- **BRIEF 1**
In the forum post about PyTorch and OpenCV, below what confidence value does the face detector skip a detection?
- **BRIEF 2**
Repeat the part of the forum post between "Question about working" and "the generated model.", inclusive.

- **TEXT PROVIDED**
-------

Question about working with the result of the torch :: jit :: module :: forward () function

DimKaKiber · October 18, 2021, 1:40pm

Good day!
I’m just starting to get used to PyTorch and I just can’t figure out how to work with the result of the generated model.
Task: using C / C ++ and openCV to search for key points on faces. To find faces, I use the dnn module of the opencv library with the caffe model.

std::vector<cv::Point> MainClass::face_detector(cv::Mat src, cv::dnn::Net &net)
{
    std::vector <cv::Point> res;
    if (src.empty() || net.empty())
    {
        std::cerr << "No image or model empty!" << std::endl;
        return res;
    }

    cv::Mat blob = cv::dnn::blobFromImage(src,1.0,cv::Size(300,300),cv::Scalar(104.0,177.0,123.0),false,false);
    net.setInput(blob,"data");
    cv::Mat detection = net.forward("detection_out");
    cv::Mat detection_matrix(detection.size[2], detection.size[3], CV_32F, detection.ptr<float>());

    for (int i = 0; i < detection_matrix.rows; i++)
    {
        double confidence = detection_matrix.at<float>(i, 2);

        if (confidence < 0.7) continue;

        int left = static_cast<int>(detection_matrix.at<float>(i, 3) * src.cols);
        int top = static_cast<int>(detection_matrix.at<float>(i, 4) * src.rows);
        res.push_back(cv::Point(left,top));

        int right = static_cast<int>(detection_matrix.at<float>(i, 5) * src.cols);
        int bottom = static_cast<int>(detection_matrix.at<float>(i, 6) * src.rows);
        res.push_back(cv::Point(right,bottom));
    }

    return res;
}

bool MainClass::prepare(std::string path2img,cv::Mat &img, cv::dnn::Net &net,std::vector<cv::Point> &face_areas)
{
    img = cv::imread(path2img);
    if (img.empty())
    {
        std::cerr << "Image not open!" << std::endl;
        return false;
    }

    if (!fillCaffe(net,"..//models//caffe_faces//faces_deploy_caffe.prototxt","..//models//caffe_faces//faces_caffe.caffemodel")) return false;
    face_areas.clear();
    unsigned long start = clock();
    face_areas = face_detector(img,net);
    int size = face_areas.size();
    if (size < 1)

-------

- **MATERIAL SUPPLIED**
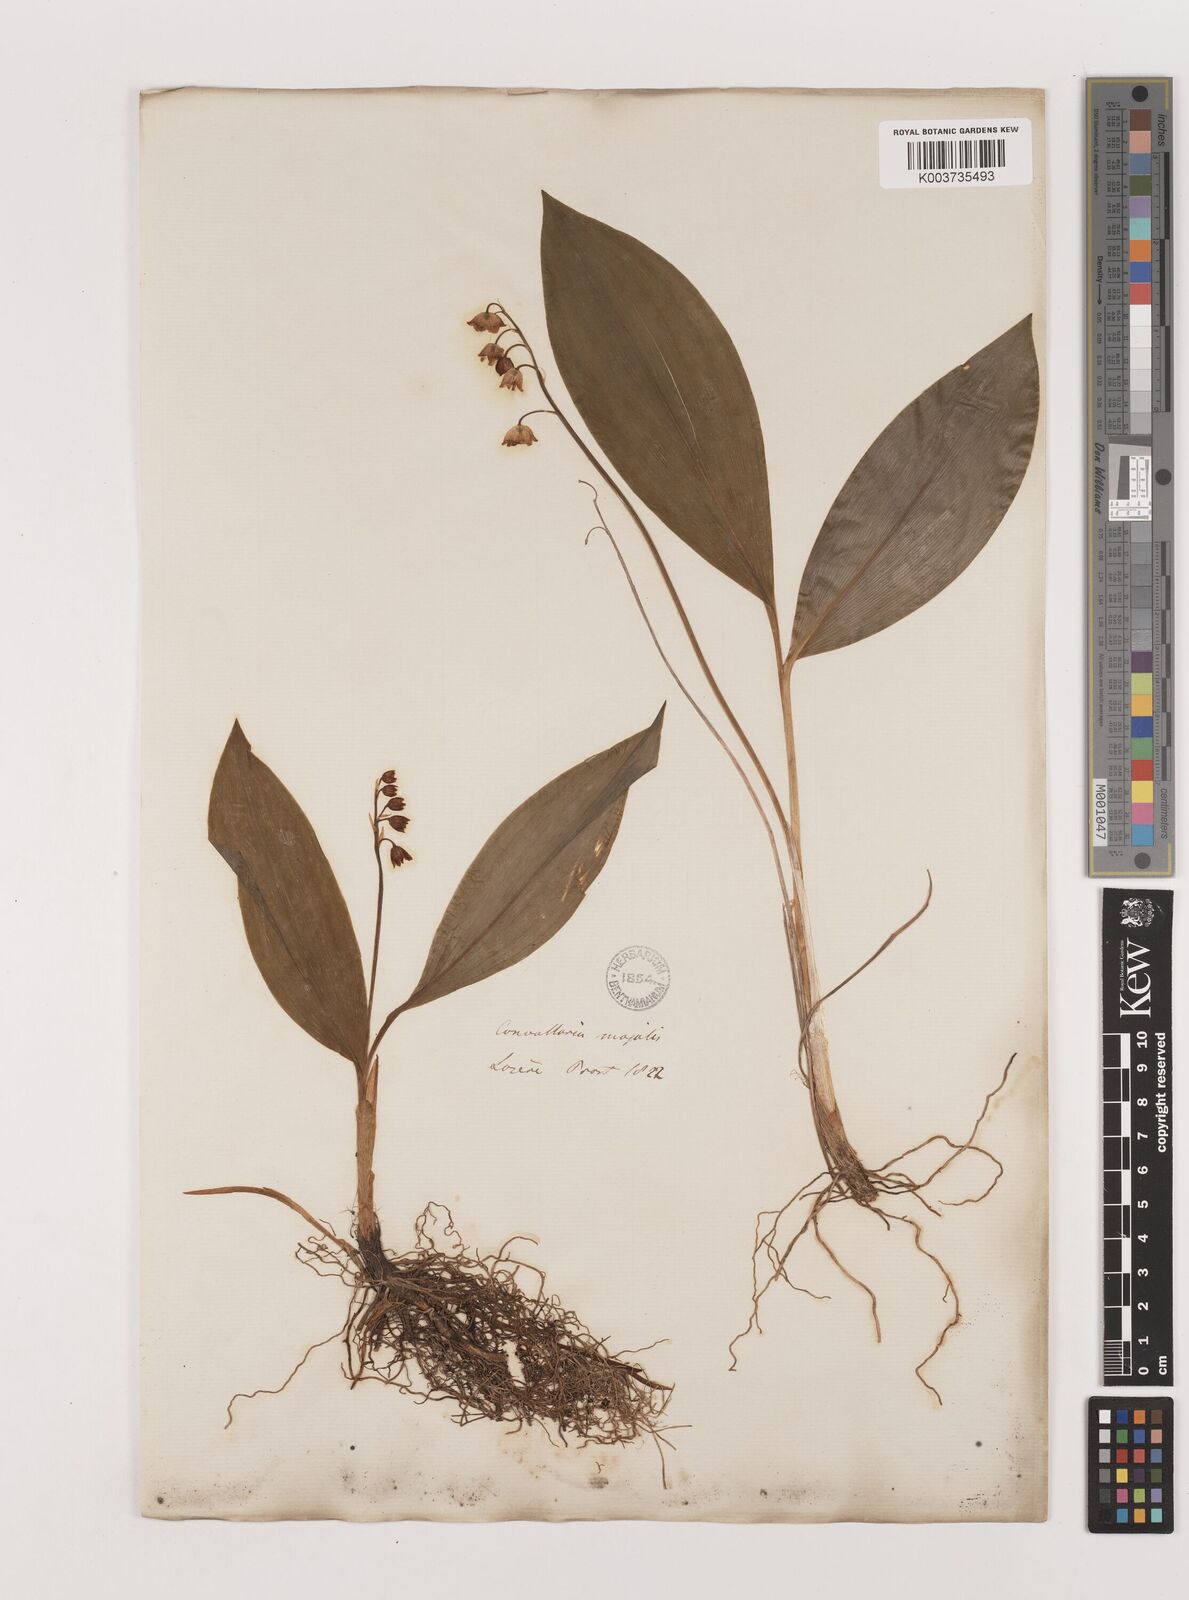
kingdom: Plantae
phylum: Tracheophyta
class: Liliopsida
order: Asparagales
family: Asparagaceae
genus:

-------

- **TASK RESULT 1**
0.7

- **TASK RESULT 2**
Question about working with the result of the torch :: jit :: module :: forward () function

DimKaKiber · October 18, 2021, 1:40pm

Good day!
I’m just starting to get used to PyTorch and I just can’t figure out how to work with the result of the generated model.